De son côté, le salarié conserve toujours la possibilité de contester cette présomption de démission, en avançant par exemple des raisons médicales, son droit de grève ou son droit de retrait. Dans le même temps, « le salarié qui conteste la rupture de son contrat de travail sur le fondement de cette présomption peut saisir le conseil de prud’hommes. (…) Il statue au fond dans un délai d’un mois à compter de sa saisine », précise le décret d’application de la loi.

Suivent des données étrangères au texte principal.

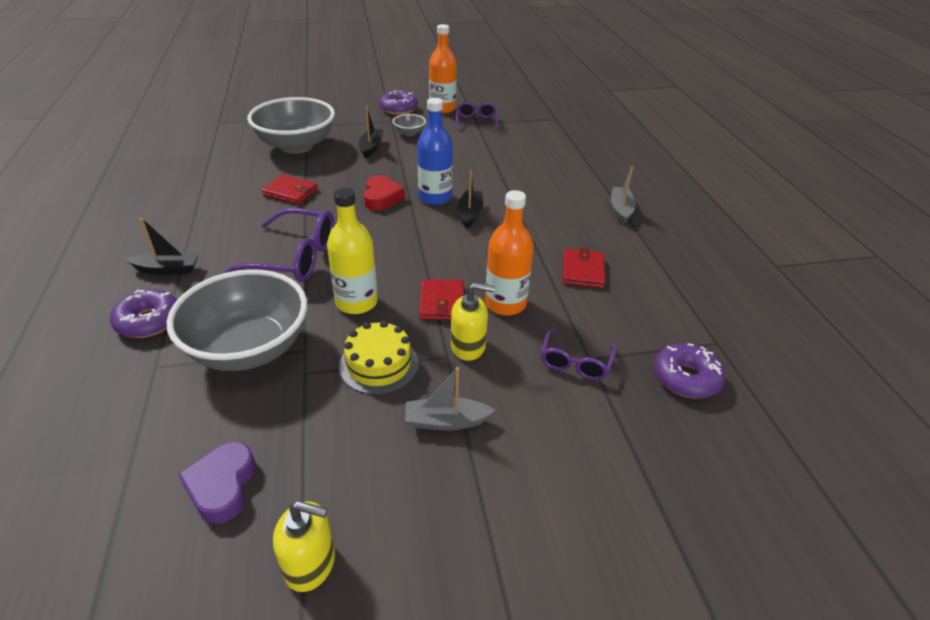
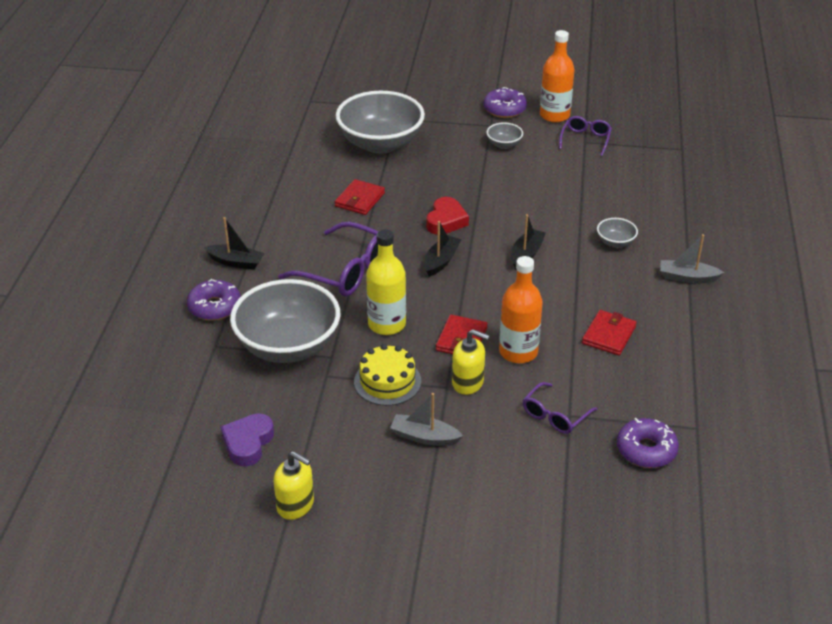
camera: 20 degrees right, 0 degrees up
(290, 192) = (360, 199): red wallet -> red wallet turned 75 degrees clockwise
(371, 147) = (456, 158): black boat -> black boat (441, 261)
(435, 197) = (499, 230): blue bottle -> none
(543, 192) = (615, 242): none -> grey bowl
(620, 210) = (687, 277): grey boat -> grey boat turned 105 degrees counterclockwise

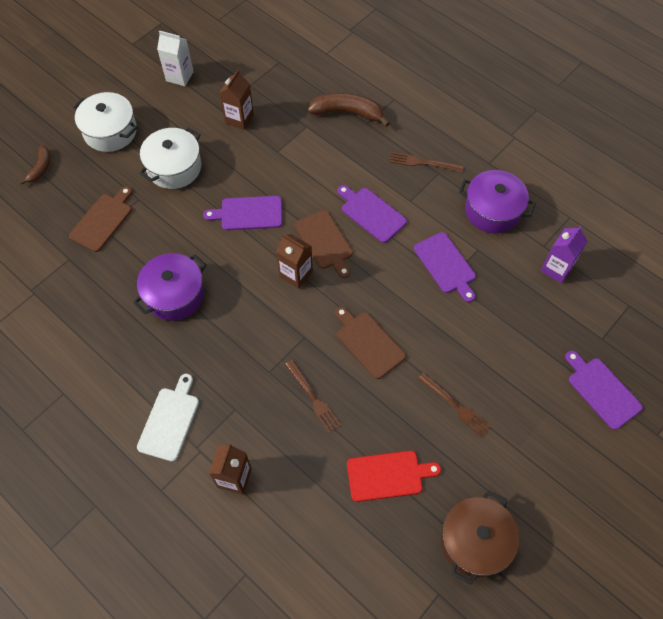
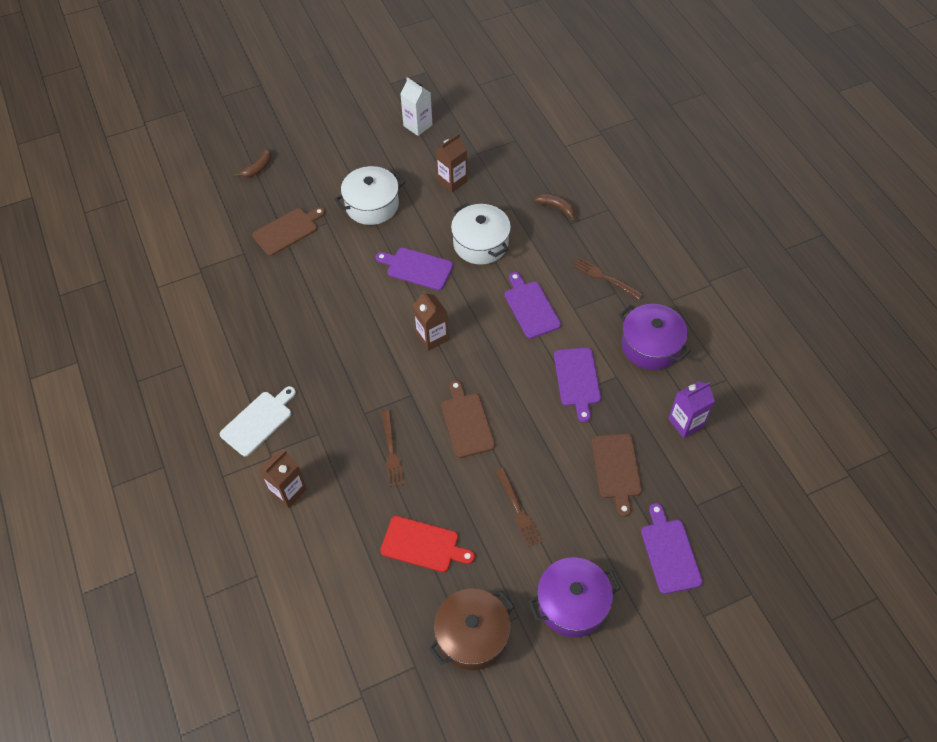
camera: 25 degrees right, 5 degrees down
(110, 131) = (332, 155): white pot -> white pot (480, 243)
(174, 295) = (316, 316): purple pot -> purple pot (572, 603)
(325, 242) = (474, 318): brown cutting board -> brown cutting board (616, 469)
(348, 113) = (557, 208): brown banana -> brown banana, size x0.57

Dans ces cas, si le conseil de prud’hommes confirme que le ou les motifs invoqués par le salarié sont légitimes, ce dernier n’est pas tenu de reprendre son travail tant que l’employeur n’y aura pas remédié.

Une procédure stricte

Dans ce contexte, et même si la jurisprudence du Conseil d’Etat apporte une sécurité juridique aux entreprises, les employeurs doivent plus que jamais adopter une procédure rigoureuse pour éviter tout litige. Et notamment veiller à ce que l’abandon de poste soit volontaire et non lié à un motif légitime. De même, il est primordial de bien vérifier au préalable que les mises en demeure soient claires et conformes au cadre légal. En cas de non-respect, la présomption de démission peut en effet être contestée devant les tribunaux.

Dès lors, pour ce type de procédure, il est vivement recommandé de vous faire accompagner par un professionnel, que ce soit un avocat spécialisé dans le droit du travail, votre cabinet comptable ou vous pouvez également vous rapprocher de votre syndicat professionnel.